#### Dataset entries
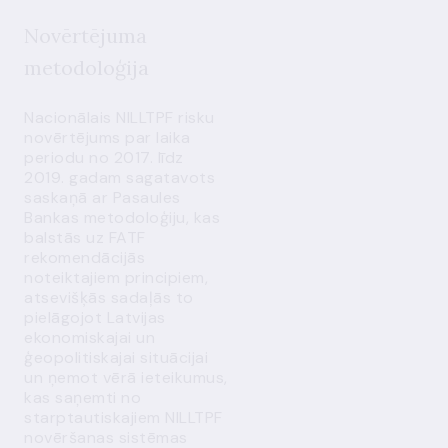
Novērtējuma
metodoloģija
Nacionālais NILLTPF risku
novērtējums par laika
periodu no 2017. līdz
2019. gadam sagatavots
saskaņā ar Pasaules
Bankas metodoloģiju, kas
balstās uz FATF
rekomendācijās
noteiktajiem principiem,
atsevišķās sadaļās to
pielāgojot Latvijas
ekonomiskajai un
ģeopolitiskajai situācijai
un ņemot vērā ieteikumus,
kas saņemti no
starptautiskajiem NILLTPF
novēršanas sistēmas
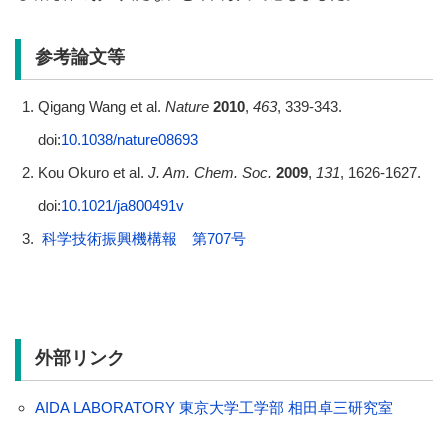
参考論文等
Qigang Wang et al.
Nature
2010
,
463
, 339-343.
doi:
10.1038/nature08693
Kou Okuro et al.
J. Am. Chem. Soc.
2009
,
131
, 1626-1627.
doi:
10.1021/ja800491v
科学技術振興機構報 第707号
外部リンク
AIDA LABORATORY 東京大学工学部 相田卓三研究室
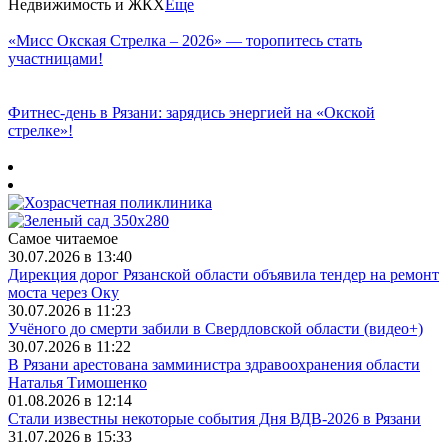
Недвижимость и ЖКХ
Еще
«Мисс Окская Стрелка – 2026» — торопитесь стать
участницами!
Фитнес‑день в Рязани: зарядись энергией на «Окской
стрелке»!
Самое читаемое
30.07.2026 в 13:40
Дирекция дорог Рязанской области объявила тендер на ремонт
моста через Оку
30.07.2026 в 11:23
Учёного до смерти забили в Свердловской области (видео+)
30.07.2026 в 11:22
В Рязани арестована замминистра здравоохранения области
Наталья Тимошенко
01.08.2026 в 12:14
Стали известны некоторые события Дня ВДВ-2026 в Рязани
31.07.2026 в 15:33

#### Task directions
Report each line of the records above that contains the word "Рязани", copying every such line in full. Case counts, so match uppercase and lowercase letters exactly.

#### Written answer
Фитнес‑день в Рязани: зарядись энергией на «Окской
В Рязани арестована замминистра здравоохранения области
Стали известны некоторые события Дня ВДВ-2026 в Рязани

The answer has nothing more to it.